From my experience, Google does crawl XML sitemap on its own. Google's said time and again that the XML sitemaps are not 'strictly' followed and is seen as a 'guideline' document. Google determines its own crawl frequency. 

However, from my own observation, Google actually does crawl the XML sitemap as soon as you send a HTTP request (GET). 

Aaron Hansel
Aaron Hansel
Marine

15 Jan, 2019

Thank you for the tutorial. Is there any specific reason that you have ordered the models with the updated_at timestamp? I searched Google's documentation and they do not mention anything about the order of entries in XML sitemap.

Another question I have is about memory management while creating sitemap. Your approach seems to be workable when the overall count of models is limited that does not cause PHP to go out of memory. What's your take on it? 

Kaustubh Katdare
Kaustubh Katdare
Electrical

15 Jan, 2019

Hi Aaron. Nice observation. It's true that Google does not mention anything about the order of entries in the sitemap. Perhaps, that is one of the reasons that Google pays special attention to the 'last_modified' tag in the sitemap. 
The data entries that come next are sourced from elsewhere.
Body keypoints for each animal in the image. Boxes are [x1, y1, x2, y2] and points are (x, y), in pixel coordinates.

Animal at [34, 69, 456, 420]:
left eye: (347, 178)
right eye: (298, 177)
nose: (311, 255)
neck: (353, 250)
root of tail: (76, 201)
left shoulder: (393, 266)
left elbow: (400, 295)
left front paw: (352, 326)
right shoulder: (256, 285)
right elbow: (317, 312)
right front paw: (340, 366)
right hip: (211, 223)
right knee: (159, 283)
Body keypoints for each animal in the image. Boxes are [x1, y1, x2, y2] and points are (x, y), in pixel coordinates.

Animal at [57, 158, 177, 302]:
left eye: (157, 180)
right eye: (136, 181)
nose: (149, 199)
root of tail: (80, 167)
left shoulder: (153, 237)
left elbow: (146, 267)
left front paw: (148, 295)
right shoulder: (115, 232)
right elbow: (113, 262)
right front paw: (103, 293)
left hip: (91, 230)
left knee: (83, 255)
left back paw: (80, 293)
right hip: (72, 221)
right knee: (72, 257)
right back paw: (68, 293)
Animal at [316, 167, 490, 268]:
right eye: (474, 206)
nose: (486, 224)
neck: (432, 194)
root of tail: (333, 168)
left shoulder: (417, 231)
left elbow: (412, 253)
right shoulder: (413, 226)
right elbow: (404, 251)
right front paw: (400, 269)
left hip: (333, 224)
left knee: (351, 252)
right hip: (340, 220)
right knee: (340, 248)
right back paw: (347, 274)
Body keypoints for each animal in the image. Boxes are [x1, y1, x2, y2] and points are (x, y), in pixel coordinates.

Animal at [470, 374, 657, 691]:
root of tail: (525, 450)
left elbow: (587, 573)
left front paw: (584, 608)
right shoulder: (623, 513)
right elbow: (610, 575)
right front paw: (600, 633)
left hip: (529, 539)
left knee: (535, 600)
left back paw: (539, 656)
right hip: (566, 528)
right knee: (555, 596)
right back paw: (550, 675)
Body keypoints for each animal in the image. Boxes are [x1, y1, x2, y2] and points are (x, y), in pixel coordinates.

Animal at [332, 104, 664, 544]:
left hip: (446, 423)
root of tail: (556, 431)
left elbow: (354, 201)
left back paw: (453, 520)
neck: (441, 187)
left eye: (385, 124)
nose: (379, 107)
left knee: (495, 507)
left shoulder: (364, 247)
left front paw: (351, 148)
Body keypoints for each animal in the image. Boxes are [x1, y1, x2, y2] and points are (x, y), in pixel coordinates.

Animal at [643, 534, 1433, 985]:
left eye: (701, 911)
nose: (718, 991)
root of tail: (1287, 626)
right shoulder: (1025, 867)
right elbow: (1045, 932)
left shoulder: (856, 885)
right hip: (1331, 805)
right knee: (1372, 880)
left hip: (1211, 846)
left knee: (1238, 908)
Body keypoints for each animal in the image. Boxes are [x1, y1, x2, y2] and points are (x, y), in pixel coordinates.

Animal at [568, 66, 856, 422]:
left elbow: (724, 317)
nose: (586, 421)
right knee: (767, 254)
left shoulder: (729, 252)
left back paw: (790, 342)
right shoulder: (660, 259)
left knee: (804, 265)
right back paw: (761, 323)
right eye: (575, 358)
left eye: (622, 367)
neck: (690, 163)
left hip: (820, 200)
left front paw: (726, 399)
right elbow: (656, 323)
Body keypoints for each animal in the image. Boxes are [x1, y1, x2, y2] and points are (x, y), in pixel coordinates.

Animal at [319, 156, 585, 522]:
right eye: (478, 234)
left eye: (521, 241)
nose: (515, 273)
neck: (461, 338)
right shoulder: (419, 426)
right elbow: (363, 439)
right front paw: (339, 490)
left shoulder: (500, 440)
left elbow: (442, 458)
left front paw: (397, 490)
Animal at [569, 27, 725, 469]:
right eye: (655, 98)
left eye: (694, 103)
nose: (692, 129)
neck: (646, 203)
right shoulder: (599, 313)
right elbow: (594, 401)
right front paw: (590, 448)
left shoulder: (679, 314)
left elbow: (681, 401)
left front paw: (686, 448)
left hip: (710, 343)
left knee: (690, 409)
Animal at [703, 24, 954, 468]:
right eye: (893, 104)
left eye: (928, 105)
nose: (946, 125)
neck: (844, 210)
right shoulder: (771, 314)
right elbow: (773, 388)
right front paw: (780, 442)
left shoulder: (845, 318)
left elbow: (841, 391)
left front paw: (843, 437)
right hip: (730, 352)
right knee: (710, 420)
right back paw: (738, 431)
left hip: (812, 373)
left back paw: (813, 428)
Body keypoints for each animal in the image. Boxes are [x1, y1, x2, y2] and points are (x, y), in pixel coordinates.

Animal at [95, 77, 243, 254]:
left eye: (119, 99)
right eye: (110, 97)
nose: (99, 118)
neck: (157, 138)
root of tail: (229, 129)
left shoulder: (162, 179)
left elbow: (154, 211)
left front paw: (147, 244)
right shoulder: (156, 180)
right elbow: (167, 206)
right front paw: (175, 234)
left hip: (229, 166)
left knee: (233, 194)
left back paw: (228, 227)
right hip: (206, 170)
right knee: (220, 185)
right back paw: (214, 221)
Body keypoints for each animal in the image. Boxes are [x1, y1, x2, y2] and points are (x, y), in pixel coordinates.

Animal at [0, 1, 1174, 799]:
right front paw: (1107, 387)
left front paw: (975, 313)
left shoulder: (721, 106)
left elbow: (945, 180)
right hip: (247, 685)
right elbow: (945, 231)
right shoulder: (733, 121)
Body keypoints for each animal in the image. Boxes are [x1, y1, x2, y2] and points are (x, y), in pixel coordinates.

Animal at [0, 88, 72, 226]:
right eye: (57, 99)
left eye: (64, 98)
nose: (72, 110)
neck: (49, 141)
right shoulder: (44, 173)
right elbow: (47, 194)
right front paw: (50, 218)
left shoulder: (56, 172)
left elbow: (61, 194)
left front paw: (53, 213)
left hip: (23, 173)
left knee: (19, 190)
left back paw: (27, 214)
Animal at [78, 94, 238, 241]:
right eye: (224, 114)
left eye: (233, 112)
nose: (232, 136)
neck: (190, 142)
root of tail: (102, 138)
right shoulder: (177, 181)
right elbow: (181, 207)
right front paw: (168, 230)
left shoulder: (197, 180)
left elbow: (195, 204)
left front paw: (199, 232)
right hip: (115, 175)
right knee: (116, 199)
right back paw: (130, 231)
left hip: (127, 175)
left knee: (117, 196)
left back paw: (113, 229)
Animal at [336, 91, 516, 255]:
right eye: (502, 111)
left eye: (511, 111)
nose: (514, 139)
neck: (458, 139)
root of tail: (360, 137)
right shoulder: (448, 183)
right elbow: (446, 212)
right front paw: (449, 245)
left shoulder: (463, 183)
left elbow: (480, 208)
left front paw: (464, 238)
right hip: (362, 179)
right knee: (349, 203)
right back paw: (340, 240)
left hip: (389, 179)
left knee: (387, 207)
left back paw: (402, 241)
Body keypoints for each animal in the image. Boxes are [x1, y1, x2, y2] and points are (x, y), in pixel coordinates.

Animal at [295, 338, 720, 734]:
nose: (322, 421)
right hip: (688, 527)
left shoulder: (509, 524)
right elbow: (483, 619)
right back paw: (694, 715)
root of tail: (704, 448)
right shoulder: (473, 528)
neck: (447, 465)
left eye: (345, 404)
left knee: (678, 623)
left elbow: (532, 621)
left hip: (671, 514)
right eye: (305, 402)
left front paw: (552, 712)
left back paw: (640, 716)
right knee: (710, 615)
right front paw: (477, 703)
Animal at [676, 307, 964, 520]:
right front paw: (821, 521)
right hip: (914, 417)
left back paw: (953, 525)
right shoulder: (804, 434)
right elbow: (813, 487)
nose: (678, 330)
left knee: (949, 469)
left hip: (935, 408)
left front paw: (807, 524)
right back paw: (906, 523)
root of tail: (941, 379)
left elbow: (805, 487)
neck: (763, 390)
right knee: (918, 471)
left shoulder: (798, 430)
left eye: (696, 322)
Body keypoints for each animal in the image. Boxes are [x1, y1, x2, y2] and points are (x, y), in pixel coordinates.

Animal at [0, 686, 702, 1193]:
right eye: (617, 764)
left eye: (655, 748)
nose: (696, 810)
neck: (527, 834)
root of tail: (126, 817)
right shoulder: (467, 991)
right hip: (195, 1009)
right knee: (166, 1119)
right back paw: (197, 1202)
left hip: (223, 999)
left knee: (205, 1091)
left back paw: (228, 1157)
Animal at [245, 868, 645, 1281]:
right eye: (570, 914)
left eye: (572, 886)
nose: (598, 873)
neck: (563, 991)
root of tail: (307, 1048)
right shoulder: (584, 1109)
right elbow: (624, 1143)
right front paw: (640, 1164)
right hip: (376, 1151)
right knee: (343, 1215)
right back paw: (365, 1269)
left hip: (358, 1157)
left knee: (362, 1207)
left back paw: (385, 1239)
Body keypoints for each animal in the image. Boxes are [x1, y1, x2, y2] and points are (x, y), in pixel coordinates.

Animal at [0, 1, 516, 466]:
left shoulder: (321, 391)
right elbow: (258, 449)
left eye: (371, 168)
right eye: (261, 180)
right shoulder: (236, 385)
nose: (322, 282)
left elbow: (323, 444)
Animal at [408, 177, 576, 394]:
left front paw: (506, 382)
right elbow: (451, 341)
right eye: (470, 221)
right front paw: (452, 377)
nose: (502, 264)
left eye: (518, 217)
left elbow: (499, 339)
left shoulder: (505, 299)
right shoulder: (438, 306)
While Google mentions that the timestamp is used only for guidance to Google Bot about indexing and page update frequency and it does not affect the way Google indexes the page. My personal observation is that if you put all the latest entries up in the sitemap, Google has to do less crawling of each entry in XML sitemap.

That's why I recommend sorting the models with updated_at timestamp. It'a a personal choice though.

Second, you are right - if you have really large models, you could run out of memory. But not always. I typically restrict my sitemaps to just about 25,000 entries. Google's official recommendation is that the sitemap should not have more than 50,000 entries per sitemap file. 

However, the XML files can quickly grow bigger and cross the 10MB size limit. I'm exploring other ways of building sitemaps and will update this tutorial with latest methods. If you know any better method, please let me know. Thank you for the comment.